David Olson

My interest in cars started at about 5 years of age. My first experience of "driving" was standing in the seat of a 1938 Plymouth 2dr sedan. This was our "field car", the one used to take lunch out to the men in the field. It had the shift lever that came out of the middle of the floor. I would beg and plead until my mother would let me steer the wheel. I couldn.t wait each day until it was dinner or lunchtime because I knew we would be driving out to a field somewhere and I could get some "wheel time".

At 12 I was determined to drive that 38 Plymouth. It took a few jerks and bumps but within a couple of days I could get the clutch out without killing the engine. In a couple of more days I could get into second gear without grinding the gears too badly. Conquering clutching and shifting now promoted me to truck driver during harvest. And, some of you may remember you had to learn to "double clutch" to go through all gears smoothly. However, I always had to sit just on the edge of the seat to get the pedal all the way to the floor, and I had to peer over the top of the steering wheel. You could get a harvest permit at age 13. This allowed you to drive on the road with a loaded grain truck. At the ripe old age of 14, I had my full state driver.s license. I was already imagining the kind of car I wanted for my first car. And, as life goes, my first car turned out to be a lot different than what I imagined.

It was a green and cream 1953 Chevrolet Bel Air 2 door hard top with a Power Glide transmission. It was a great first car. For $150.00 it came with a new engine in it and never gave me a bit of trouble. The next car I owned was one of the greats. It was a 1959 solid black, 2 door hardtop Chevrolet Impala, with a 348 and 3 deuces and a Turbo-Glide tranny. Or, as they became known, a "terrible glide". The turbo glide didn.t stand up very well, and mine was no exception. It was replaced later with a Power-Glide. However, It was a great car and some of my fondest High School memories are of things that happened in or around that car.

The next car I owned was my first "new" car. It was a 1968 Plymouth Fury III 2door hard top and the only Mopar product I ever owned.

In 1951 my uncle who worked for GM in Flint, Michigan came to visit. He drove a new Buick "fast back". I still remember how soft the back seat seamed and how huge that car really was. I also noticed it sounded different from the cars on our farm. That was because of the straight eight power plant. I also remember him talking with my dad about the "Hydro" transmission which was a big deal at that time. Some other Uncles had a 57 Chrysler that rode like a cloud, no matter what the gravel roads were like. And I liked it when they would take off really fast and squeal the tires.

I remember in 1957 in the hometown oil station some guys peering over the fenders of a brand new red 1957 Chevrolet 4-door hardtop. They wondered what that "thing" on top of the engine was. I knew that it was a fuel-injected 57 and told them so. However, not many believed a 10 year old kid at the time. I knew then what a pretty car it was. It saddened me years later to see that unusual 4 door hard top heading down a field road with bales sticking out of the trunk. You can imagine the shape it was in by that time.

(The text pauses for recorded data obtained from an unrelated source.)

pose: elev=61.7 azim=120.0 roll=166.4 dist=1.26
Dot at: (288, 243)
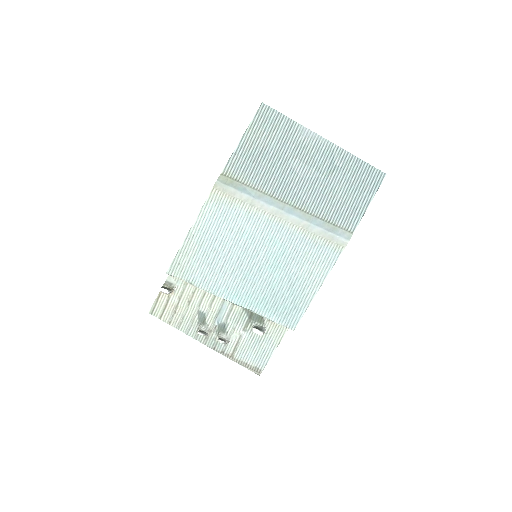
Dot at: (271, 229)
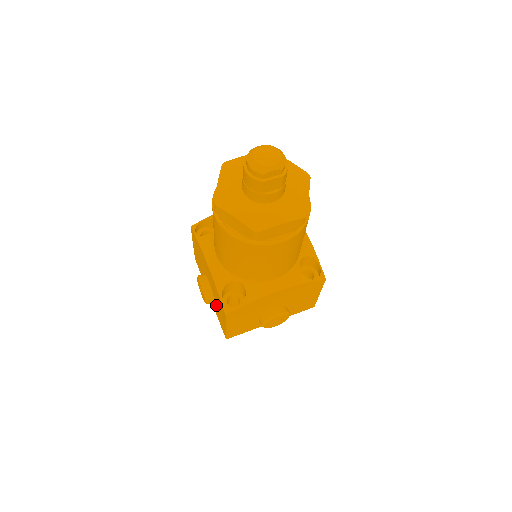
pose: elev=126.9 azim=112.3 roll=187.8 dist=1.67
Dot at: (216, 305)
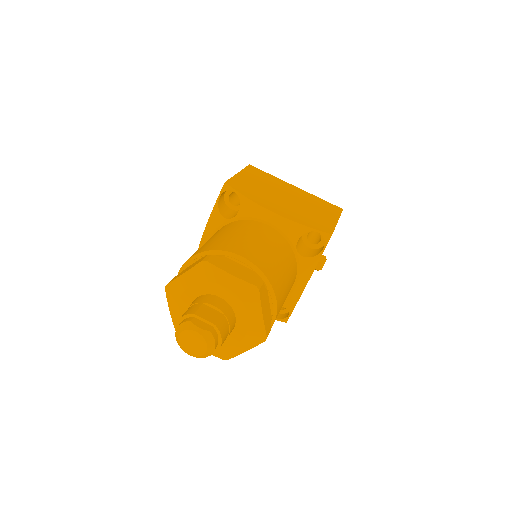
Dot at: occluded
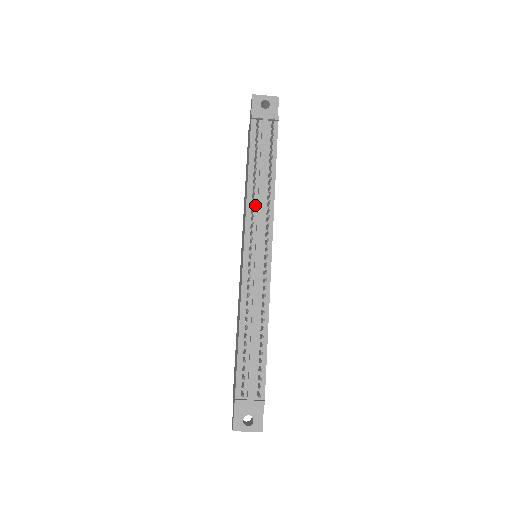
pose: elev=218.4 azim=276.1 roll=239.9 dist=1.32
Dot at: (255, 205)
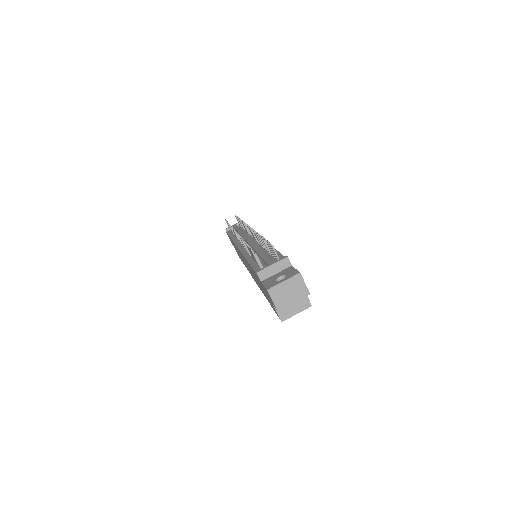
Dot at: occluded
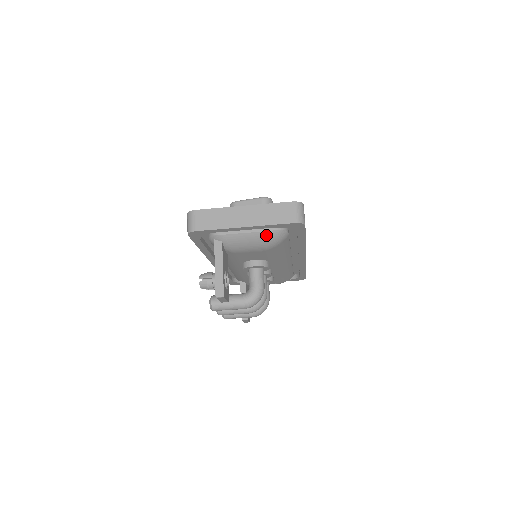
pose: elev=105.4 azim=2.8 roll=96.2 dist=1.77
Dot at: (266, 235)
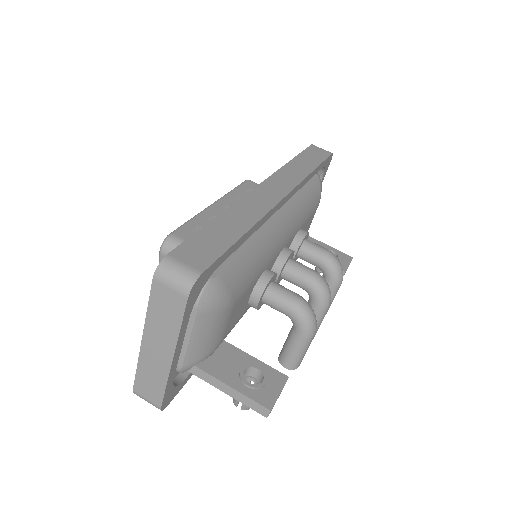
Dot at: (202, 318)
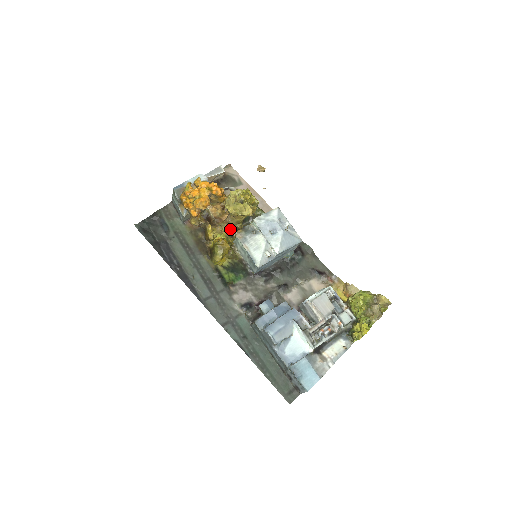
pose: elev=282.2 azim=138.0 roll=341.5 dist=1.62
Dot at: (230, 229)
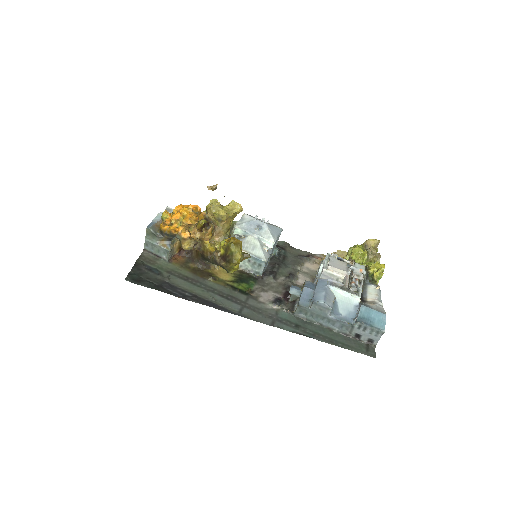
Dot at: occluded
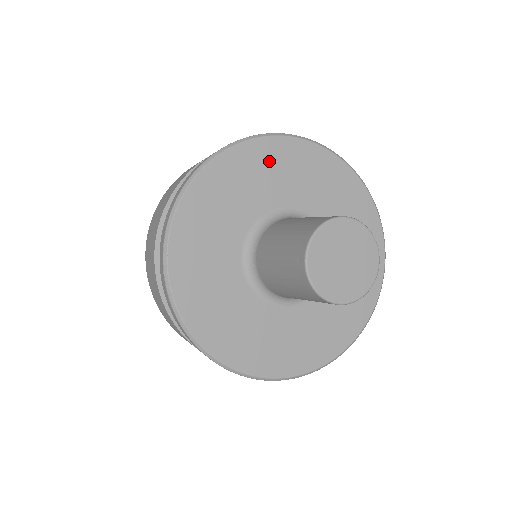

Our town cop drove a Hudson Hornet. The "cool" high school guys drove 49 or 50 Fords with a straight-galvanized pipe in place of a muffler. They liked their flat heads loud. A neighbor kid owned a coral and white 55 Ford Crown with a glass top. We had a preacher in town who bought and sold cars every six months it seemed. For a time he owned a red 63 1/2 Ford Galaxy 2 door hard top fast back that really stood out in the crowd. The grocery storeowner surprised everyone in town when he came home in 1963 with a Pontiac Bonneville two door hard top and the engine had factory 3 deuces. Technology advances? Well, that was part of the anticipation of the new models. You always waited for the New Year models to come out so you could see what new wonder Detroit had added to this or that model. Remember Mopars and Edsels with push button shifting? And GM with "wonder bar radios". ?

But as a car enthusiast, I suppose it all comes down to one thing. Just plain liking cars. As a little kid I liked being stuffed with a bunch of people and riding in my Uncle.s Model A Ford. I liked the way it sounded. Having once owned one, I always liked the way a flat head Ford V-8 sounds purring down the road. I guess I just always liked being around cars. I happen to own a 1965 Impala. I really enjoy driving it and I still get a kick out of standing just listening to it idle.....ready to let those horses run. I realize there are pure GM buffs, pure Ford buffs or this or that. But I think that as classic cars they all have their good points. I have a fascination for them all!

In conclusion, I think Dakota Cruisers deserves recognition as a great car club. Always something going on if you want to participate, and look at what Motor Magic has turned into. I got to see a lot of classics cruising this summer around Minot, and I look forward to next summer and seeing you driving your rod or classic. Ahhhhhh....wheel time!